(Text block)

The Norwegian Civil Defence is split into.
- Peacetime Contingency Teams (FIG)
- Peacetime Contingency Teams - Personnel (FIG-P)
- Mobile Decontamination Units (MRE)
- Air Alert Service (LVG)
- Radiation measurement patrols (RAD)

As of 2016 the Norwegian Civil Defence has an operative force of 8,000 men and women with duty to serve. In addition, a wartime reserve force will be trained and equipped should the need arise.

=== Peacetime Contingency Teams (FIG) ===
The most active part of the Norwegian Civil defence. Each FIG contains 22 persons, one FIG leader and a second in command. The rest of the personnel are divided in two teams led by a team leader, and a second team leader. The FIG personnel are to respond to a call-out within one hour and there are 119 active teams in the country

=== Peacetime Contingency Teams – Personnel (FIG-P) ===
This is a release-reinforcement unit for the FIG. The personnel have exactly the same training as FIG. FIG-P have a call-out time of 30–60 minutes. Normally there is one Fig-P troop per FIG unit, divided in two teams.

=== Mobile Decontamination Units (MRE) ===
There are 17 mobile clean-up units in the organization. Each group consists of 24 persons that are specially trained in decontamination of people that has been exposed to chemical, biological, or radioactive agents (CBRN).

(What the task asks)
Rewrite the passage on the Norwegian Civil Defence, changing "release-reinforcement unit" to "backup unit". Begin at the words "- Air Alert" and stop after "in two teams.".

(Entries shown)
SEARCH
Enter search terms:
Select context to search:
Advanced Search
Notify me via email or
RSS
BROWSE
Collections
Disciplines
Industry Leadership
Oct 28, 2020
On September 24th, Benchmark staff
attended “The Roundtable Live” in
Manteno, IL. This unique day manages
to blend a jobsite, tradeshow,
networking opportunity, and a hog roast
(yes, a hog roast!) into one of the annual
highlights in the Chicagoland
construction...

---

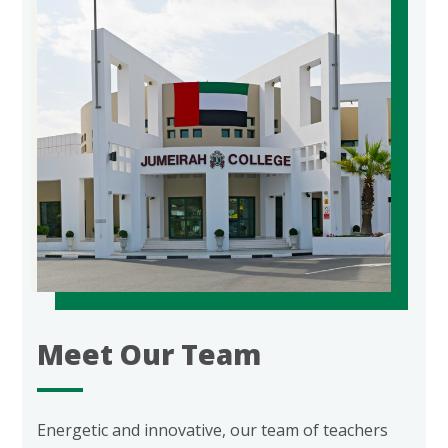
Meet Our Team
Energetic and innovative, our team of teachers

---

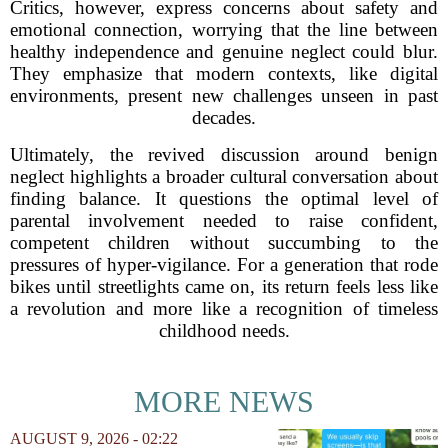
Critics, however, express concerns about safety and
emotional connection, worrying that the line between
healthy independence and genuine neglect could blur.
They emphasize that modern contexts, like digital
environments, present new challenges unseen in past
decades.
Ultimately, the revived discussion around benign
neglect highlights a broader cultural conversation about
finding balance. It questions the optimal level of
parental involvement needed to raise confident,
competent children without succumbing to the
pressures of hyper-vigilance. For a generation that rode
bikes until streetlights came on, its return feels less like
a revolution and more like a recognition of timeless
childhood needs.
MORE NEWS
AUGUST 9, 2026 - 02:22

(Task solution)
- Air Alert Service (LVG)
- Radiation measurement patrols (RAD)

As of 2016 the Norwegian Civil Defence has an operative force of 8,000 men and women with duty to serve. In addition, a wartime reserve force will be trained and equipped should the need arise.

=== Peacetime Contingency Teams (FIG) ===
The most active part of the Norwegian Civil defence. Each FIG contains 22 persons, one FIG leader and a second in command. The rest of the personnel are divided in two teams led by a team leader, and a second team leader. The FIG personnel are to respond to a call-out within one hour and there are 119 active teams in the country

=== Peacetime Contingency Teams – Personnel (FIG-P) ===
This is a backup unit for the FIG. The personnel have exactly the same training as FIG. FIG-P have a call-out time of 30–60 minutes. Normally there is one Fig-P troop per FIG unit, divided in two teams.